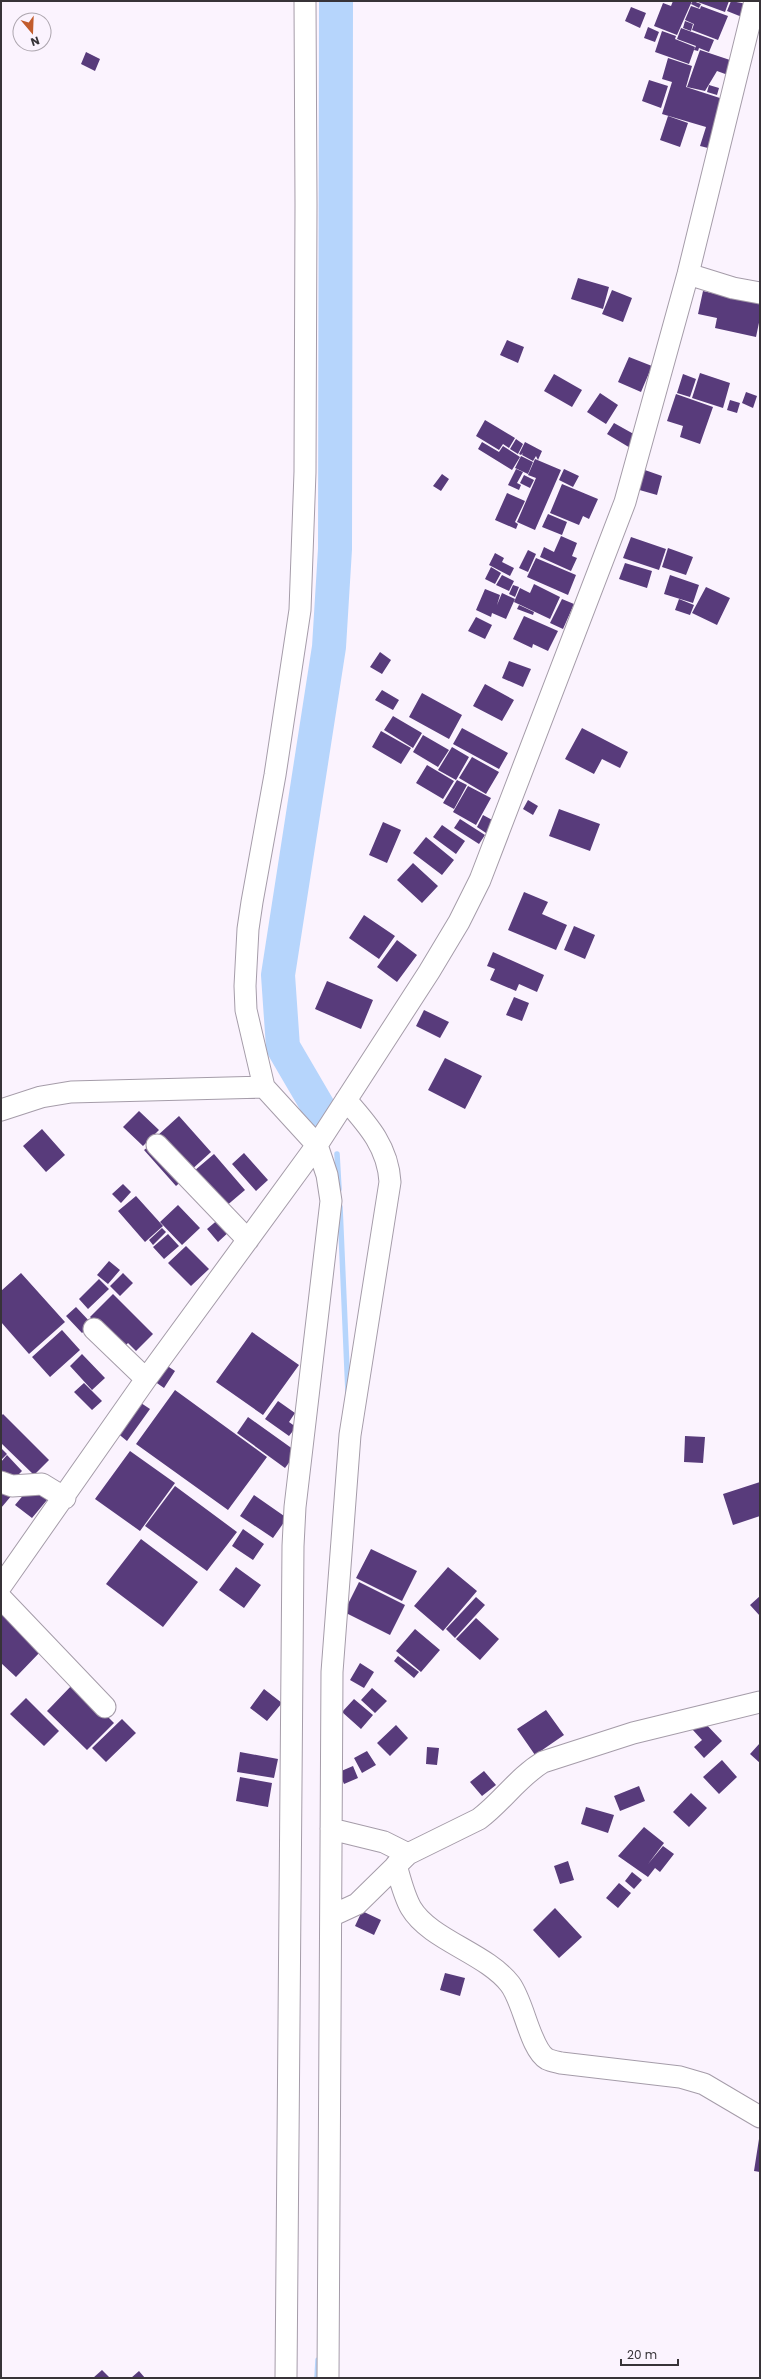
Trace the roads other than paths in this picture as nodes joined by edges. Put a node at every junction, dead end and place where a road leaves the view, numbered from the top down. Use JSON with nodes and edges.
{"nodes":[{"id":1,"x":305,"y":1,"type":"edge"},
{"id":2,"x":756,"y":10,"type":"edge"},
{"id":3,"x":688,"y":274,"type":"junction"},
{"id":4,"x":760,"y":293,"type":"edge"},
{"id":5,"x":264,"y":1087,"type":"junction"},
{"id":6,"x":346,"y":1100,"type":"junction"},
{"id":7,"x":1,"y":1110,"type":"edge"},
{"id":8,"x":157,"y":1145,"type":"dead end"},
{"id":9,"x":317,"y":1145,"type":"junction"},
{"id":10,"x":248,"y":1240,"type":"junction"},
{"id":11,"x":94,"y":1329,"type":"dead end"},
{"id":12,"x":146,"y":1379,"type":"junction"},
{"id":13,"x":1,"y":1482,"type":"edge"},
{"id":14,"x":65,"y":1498,"type":"junction"},
{"id":15,"x":1,"y":1586,"type":"edge"},
{"id":16,"x":1,"y":1598,"type":"edge"},
{"id":17,"x":760,"y":1702,"type":"edge"},
{"id":18,"x":105,"y":1706,"type":"dead end"},
{"id":19,"x":331,"y":1828,"type":"junction"},
{"id":20,"x":402,"y":1860,"type":"junction"},
{"id":21,"x":331,"y":1916,"type":"junction"},
{"id":22,"x":760,"y":2117,"type":"edge"},
{"id":23,"x":286,"y":2378,"type":"edge"},
{"id":24,"x":328,"y":2378,"type":"edge"}],
"edges":[{"from":1,"to":5,"type":"street"},
{"from":2,"to":3,"type":"street"},
{"from":3,"to":4,"type":"street"},
{"from":3,"to":6,"type":"street"},
{"from":5,"to":7,"type":"street"},
{"from":5,"to":9,"type":"street"},
{"from":6,"to":9,"type":"street"},
{"from":6,"to":19,"type":"street"},
{"from":8,"to":10,"type":"street"},
{"from":9,"to":10,"type":"street"},
{"from":9,"to":23,"type":"street"},
{"from":10,"to":12,"type":"street"},
{"from":11,"to":12,"type":"street"},
{"from":12,"to":14,"type":"street"},
{"from":13,"to":14,"type":"street"},
{"from":14,"to":15,"type":"street"},
{"from":16,"to":18,"type":"street"},
{"from":17,"to":20,"type":"street"},
{"from":19,"to":20,"type":"street"},
{"from":19,"to":21,"type":"street"},
{"from":20,"to":21,"type":"street"},
{"from":20,"to":22,"type":"street"},
{"from":21,"to":24,"type":"street"}]}
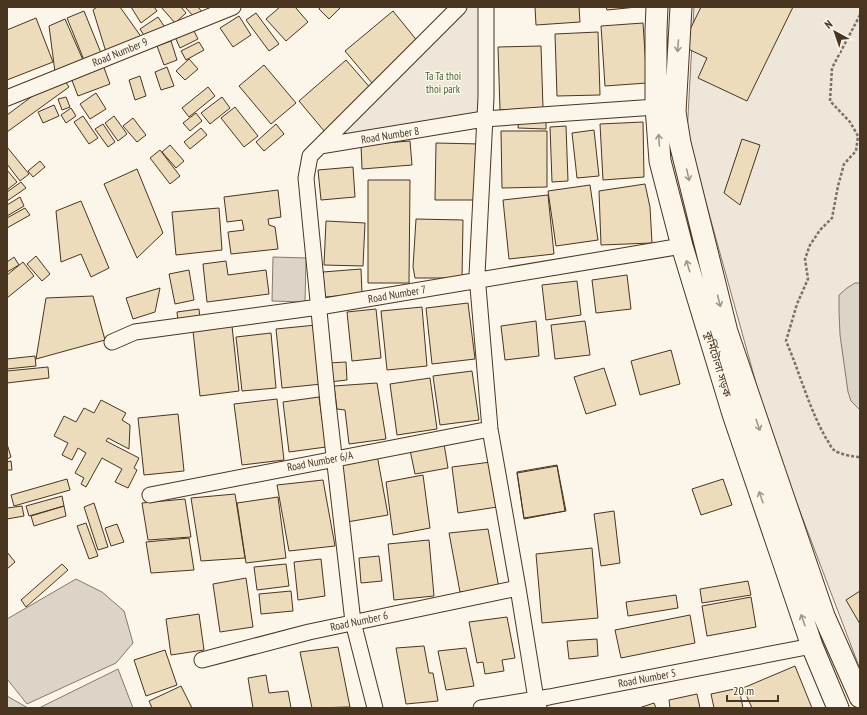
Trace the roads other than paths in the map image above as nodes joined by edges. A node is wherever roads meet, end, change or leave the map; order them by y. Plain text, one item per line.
1 (233, 7) edge
2 (460, 7) edge
3 (486, 7) edge
4 (657, 7) edge
5 (681, 7) edge
6 (22, 92) junction
7 (7, 98) edge
8 (7, 104) edge
9 (656, 108) junction
10 (484, 119) junction
11 (320, 146) junction
12 (682, 246) junction
13 (478, 281) junction
14 (319, 307) junction
15 (112, 342) dead end
16 (490, 429) junction
17 (334, 458) junction
18 (150, 495) dead end
19 (518, 588) junction
20 (353, 622) junction
21 (812, 646) junction
22 (202, 660) dead end
23 (860, 697) edge
24 (537, 703) edge
25 (375, 708) edge
26 (481, 708) edge
27 (838, 708) edge

1 - 6 street, Road Number 9
2 - 11 street
3 - 10 street
4 - 9 main road, কুর্মিটোলা সড়ক
5 -> 23 main road, কুর্মিটোলা সড়ক
6 - 7 street, Road Number 9
6 - 8 street
9 - 10 street, Road Number 8
12 -> 9 main road, কুর্মিটোলা সড়ক
10 - 11 street, Road Number 8
10 - 13 street
11 - 14 street
12 - 13 street, Road Number 7
21 -> 12 main road, কুর্মিটোলা সড়ক
13 - 14 street, Road Number 7
13 - 16 street
14 - 15 street, Road Number 7
14 - 17 street
16 - 17 street, Road Number 6/A
16 - 19 street
17 - 18 street, Road Number 6/A
17 - 20 street
19 - 20 street, Road Number 6
19 - 24 street
20 - 22 street, Road Number 6
20 - 25 street
21 - 24 street, Road Number 5
21 - 27 main road, কুর্মিটোলা সড়ক
24 - 26 street, Road Number 5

--------

* [ASSIGNMENT] Output each entry exactly. Skip the pictures.

* [TASK RESULT]
Trace the roads other than paths in this picture as nodes joined by edges. Put a node at every junction, dead end and place where a road leaves the view, numbered from the top down. Use JSON with nodes and edges.
{"nodes":[{"id":1,"x":305,"y":1,"type":"edge"},
{"id":2,"x":756,"y":10,"type":"edge"},
{"id":3,"x":688,"y":274,"type":"junction"},
{"id":4,"x":760,"y":293,"type":"edge"},
{"id":5,"x":264,"y":1087,"type":"junction"},
{"id":6,"x":346,"y":1100,"type":"junction"},
{"id":7,"x":1,"y":1110,"type":"edge"},
{"id":8,"x":157,"y":1145,"type":"dead end"},
{"id":9,"x":317,"y":1145,"type":"junction"},
{"id":10,"x":248,"y":1240,"type":"junction"},
{"id":11,"x":94,"y":1329,"type":"dead end"},
{"id":12,"x":146,"y":1379,"type":"junction"},
{"id":13,"x":1,"y":1482,"type":"edge"},
{"id":14,"x":65,"y":1498,"type":"junction"},
{"id":15,"x":1,"y":1586,"type":"edge"},
{"id":16,"x":1,"y":1598,"type":"edge"},
{"id":17,"x":760,"y":1702,"type":"edge"},
{"id":18,"x":105,"y":1706,"type":"dead end"},
{"id":19,"x":331,"y":1828,"type":"junction"},
{"id":20,"x":402,"y":1860,"type":"junction"},
{"id":21,"x":331,"y":1916,"type":"junction"},
{"id":22,"x":760,"y":2117,"type":"edge"},
{"id":23,"x":286,"y":2378,"type":"edge"},
{"id":24,"x":328,"y":2378,"type":"edge"}],
"edges":[{"from":1,"to":5,"type":"street"},
{"from":2,"to":3,"type":"street"},
{"from":3,"to":4,"type":"street"},
{"from":3,"to":6,"type":"street"},
{"from":5,"to":7,"type":"street"},
{"from":5,"to":9,"type":"street"},
{"from":6,"to":9,"type":"street"},
{"from":6,"to":19,"type":"street"},
{"from":8,"to":10,"type":"street"},
{"from":9,"to":10,"type":"street"},
{"from":9,"to":23,"type":"street"},
{"from":10,"to":12,"type":"street"},
{"from":11,"to":12,"type":"street"},
{"from":12,"to":14,"type":"street"},
{"from":13,"to":14,"type":"street"},
{"from":14,"to":15,"type":"street"},
{"from":16,"to":18,"type":"street"},
{"from":17,"to":20,"type":"street"},
{"from":19,"to":20,"type":"street"},
{"from":19,"to":21,"type":"street"},
{"from":20,"to":21,"type":"street"},
{"from":20,"to":22,"type":"street"},
{"from":21,"to":24,"type":"street"}]}
Trace the roads other than paths in the map image above as nodes joined by edges. A node is wherever roads meet, end, change or leave the map; order them by y. Plain text, one item per line.
1 (233, 7) edge
2 (460, 7) edge
3 (486, 7) edge
4 (657, 7) edge
5 (681, 7) edge
6 (22, 92) junction
7 (7, 98) edge
8 (7, 104) edge
9 (656, 108) junction
10 (484, 119) junction
11 (320, 146) junction
12 (682, 246) junction
13 (478, 281) junction
14 (319, 307) junction
15 (112, 342) dead end
16 (490, 429) junction
17 (334, 458) junction
18 (150, 495) dead end
19 (518, 588) junction
20 (353, 622) junction
21 (812, 646) junction
22 (202, 660) dead end
23 (860, 697) edge
24 (537, 703) edge
25 (375, 708) edge
26 (481, 708) edge
27 (838, 708) edge

1 - 6 street, Road Number 9
2 - 11 street
3 - 10 street
4 - 9 main road, কুর্মিটোলা সড়ক
5 -> 23 main road, কুর্মিটোলা সড়ক
6 - 7 street, Road Number 9
6 - 8 street
9 - 10 street, Road Number 8
12 -> 9 main road, কুর্মিটোলা সড়ক
10 - 11 street, Road Number 8
10 - 13 street
11 - 14 street
12 - 13 street, Road Number 7
21 -> 12 main road, কুর্মিটোলা সড়ক
13 - 14 street, Road Number 7
13 - 16 street
14 - 15 street, Road Number 7
14 - 17 street
16 - 17 street, Road Number 6/A
16 - 19 street
17 - 18 street, Road Number 6/A
17 - 20 street
19 - 20 street, Road Number 6
19 - 24 street
20 - 22 street, Road Number 6
20 - 25 street
21 - 24 street, Road Number 5
21 - 27 main road, কুর্মিটোলা সড়ক
24 - 26 street, Road Number 5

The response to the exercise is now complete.